Seperti pagi ini,meski waktu tlah melintas berulangkali, tlah terlewati begitu saja.
Matanya selalu mengembun ketika untuk kesekian kalinya dia membaca barisan kalimat yang tertulis dalam secarik kertas yang mulai lusuh,karena berulang kali dia buka lalu lipat lagi.
secarik kertas yang tercecer dari sebuah buku…milik seseorang yang pernah begitu rapi tersimpan di altar hatinya…. surat terakhir yang ditujukan untuknya.

Setiap membacanya,seolah waktu menariknya begitu saja pada setiap kisah yang kini bagai pecahan puzle berserakan. Lalu keping nya satu persatu membentuk dan menyatu kembali menjadi sesuatu yang bernama kenangan.
Surat itu selalu membawanya pada aroma kenangan,…meski gerimis selalu yang menjadi penutup shiluet singkat itu.

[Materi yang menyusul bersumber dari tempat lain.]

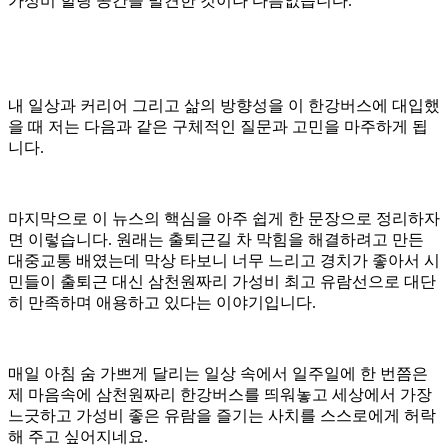
가성비 힐링 공간을 발견한 것이나 다름없습니다.
내 일상과 커리어 그리고 삶의 방향성을 이 한강버스에 대입했
을 때 저는 다음과 같은 구체적인 질문과 고민을 마주하게 됩
니다.
마지막으로 이 뉴스의 핵심을 아주 쉽게 한 문장으로 정리하자
면 이렇습니다. 원래는 출퇴근길 차 막힘을 해결하려고 만든
대중교통 배였는데 막상 타보니 너무 느리고 경치가 좋아서 시
민들이 출퇴근 대신 삼천원짜리 가성비 최고 유람선으로 대단
히 만족하며 애용하고 있다는 이야기입니다.
매일 아침 숨 가쁘게 달리는 일상 속에서 일주일에 한 번쯤은
제 마음속에 삼천원짜리 한강버스를 띄워놓고 세상에서 가장
느긋하고 가성비 좋은 유람을 즐기는 사치를 스스로에게 허락
해 주고 싶어지네요.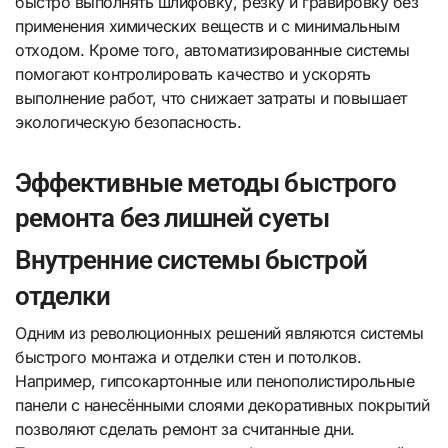
быстро выполнять шлифовку, резку и гравировку без
применения химических веществ и с минимальным
отходом. Кроме того, автоматизированные системы
помогают контролировать качество и ускорять
выполнение работ, что снижает затраты и повышает
экологическую безопасность.
Эффективные методы быстрого
ремонта без лишней суеты
Внутренние системы быстрой
отделки
Одним из революционных решений являются системы
быстрого монтажа и отделки стен и потолков.
Например, гипсокартонные или пенополистирольные
панели с нанесёнными слоями декоративных покрытий
позволяют сделать ремонт за считанные дни.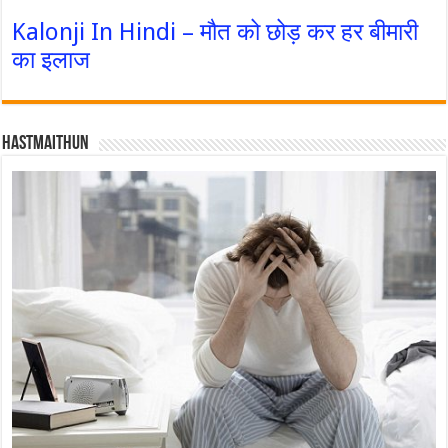
Kalonji In Hindi – मौत को छोड़ कर हर बीमारी
का इलाज
Hastmaithun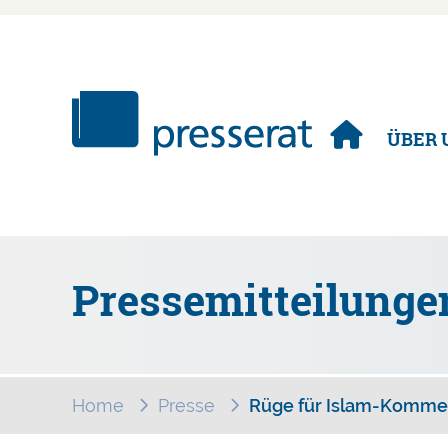
Navigation
ÜBER 
überspringen
Pressemitteilunge
Home
Presse
Rüge für Islam-Komme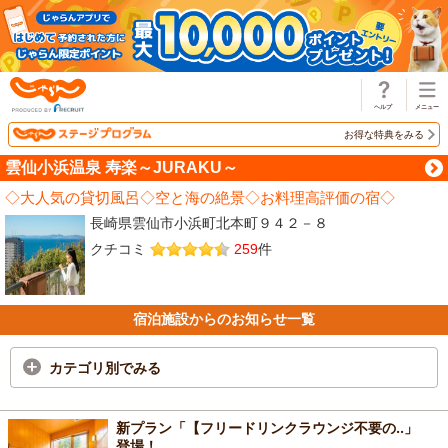
じゃらん
お得な特典をみる
雲仙小浜温泉 寿楽～JURAKU～
◇大人気の貸切風呂◇空と海の絶景◇お料理高評価の宿◇
長崎県雲仙市小浜町北本町９４２－８
クチコミ
259
件
宿泊施設からのお知らせ一覧
カテゴリ別でみる
新プラン「【フリードリンクラウンジ不要の..」
登場！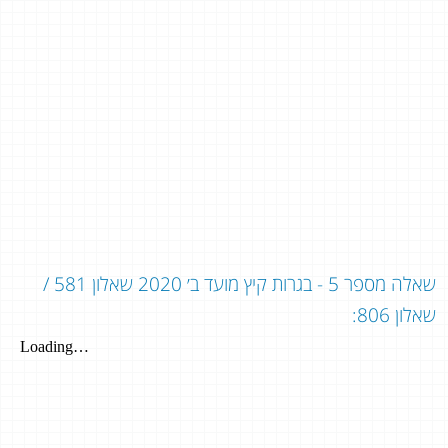
שאלה מספר 5 - בגרות קיץ מועד ב׳ 2020 שאלון 581 /
שאלון 806: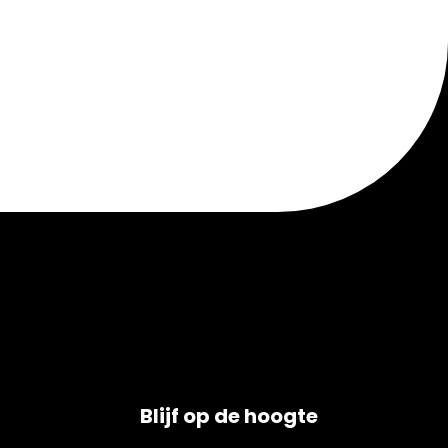
Blijf op de hoogte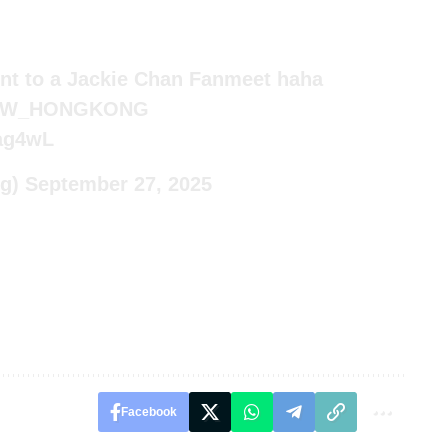
ent to a Jackie Chan Fanmeet haha
EW_HONGKONG
8ag4wL
ng)
September 27, 2025
Facebook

Dia tak pernah kuasa untuk melebur surat itu bersama waktu yang sudah begitu jauh meninggalkan kisah mereka dibelakang.

* dears Jingga…..
Kita tidak akan pernah bisa mengubah masa lalu dan melukis masa depan sesuai dengan keinginan kita.Jadi,mengapa kita harus membunuh diri sendiri dengan bersedih atas sesuatu yang tidak mungkin kita ubah.
Hari ini jadikan hari terakhirmu meneteskan air mata tiada guna…..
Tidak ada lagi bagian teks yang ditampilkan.